2007-01-23

Oncology clinic

Thursday afternoons are the part of my week that I both look forward to and dread.

It takes a very special person to want to be an oncologist. I am not that special.

My friends ask me how I deal with the constant flow of sick people and misery and pain. I have a little secret to tell you: it's not always like that. My days are full of people finding something that makes them smile, of people having ordinary problems like being a little constipated or hating red jello. And I like people, generally.

Surgery is fantastic because you get to see people come in sick, get operated, and get better. They go home and maybe a month later you see them in clinic looking like a rock star.

But now I'm doing clinics and in their infinite wisdom (and the fact that I didn't know what to choose so I left it up to my school) the powers that be have decided to plunk me into medical oncology clinic.

Now I am dealing with a constant flow of sickness and misery and pain and fear and the unknown and side-effects....

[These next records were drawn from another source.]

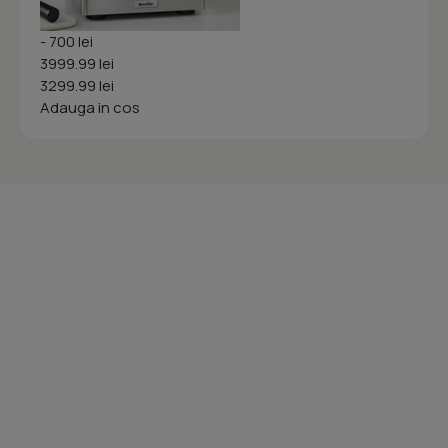
- 700 lei
3999.99 lei
3299.99 lei
Adauga in cos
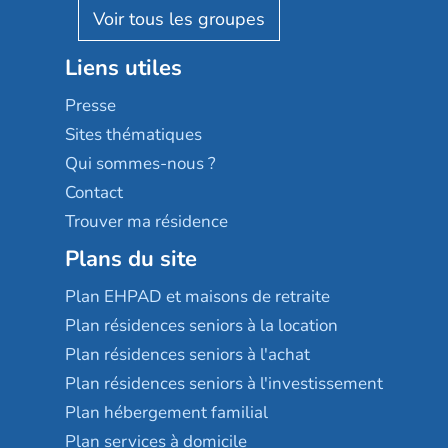
Reseda
Résidalya
Stella management
Groupe aplus
Liens utiles
Les villages d'or
Sérénys
Presse
Résidences services Villa Médicis
Sites thématiques
Qui sommes-nous ?
Contact
Trouver ma résidence
Plans du site
Plan EHPAD et maisons de retraite
Plan résidences seniors à la location
Plan résidences seniors à l'achat
Plan résidences seniors à l'investissement
Plan hébergement familial
Plan services à domicile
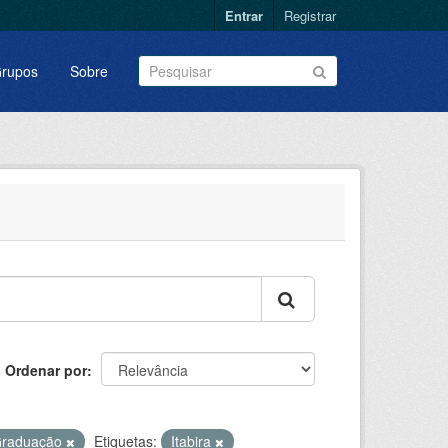
Entrar
Registrar
rupos
Sobre
Ordenar por
Graduação
Etiquetas:
Itabira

A young man who has had a complicated course with Ewing sarcoma and who had eventually decided not to have any more surgery or chemotherapy came to see us for follow-up. He had been pursuing several holistic therapies, and he felt that these were helping. Though he was having some pain, he chose not to speak to the palliative care team, because he was not ready to accept 'palliative care,' end-of-life care, terminal care, whatever you want to call it. He pushed for a follow-up CT scan to see whether his tumours were actually getting smaller. The oncologist did not want to do the scan, but to just follow-up clinically. But he did the scan because the patient wanted it.

And it showed the tumours growing. A lot.

The patient was terribly disappointed. He is now having more pain. He is panicking at night when he is alone. He is asking us about the possibility of more surgery, which of course at this point would be of more harm than good. He finally realises that this cancer is going to kill him, and soon.

Finally, now, he has decided that palliative care might be a good idea. They are a good idea. These are people who have put the art back into medicine. They are a group of people who take whole-person care to heart, and will talk to a patient about his fears of dying, about what his hopes are for the remainder of his life, and for those he will leave behind. They have also taken the science of pain control to a whole new level.

For simple people like me, this is hard.

1 comment:

Margreet said...

Hi Red Rabbit,

It is good to read your post and I admire your honesty about how hard it must be for a doctor to realize that you cannot cure your patient. But what I most admire is the fact that you also see how imported palliative care can be. You give the patient the opportunity to look back and resolve the things he wants to be resolved, before he passes on. To complete the circle of life. I think you are going to be a great oncologist.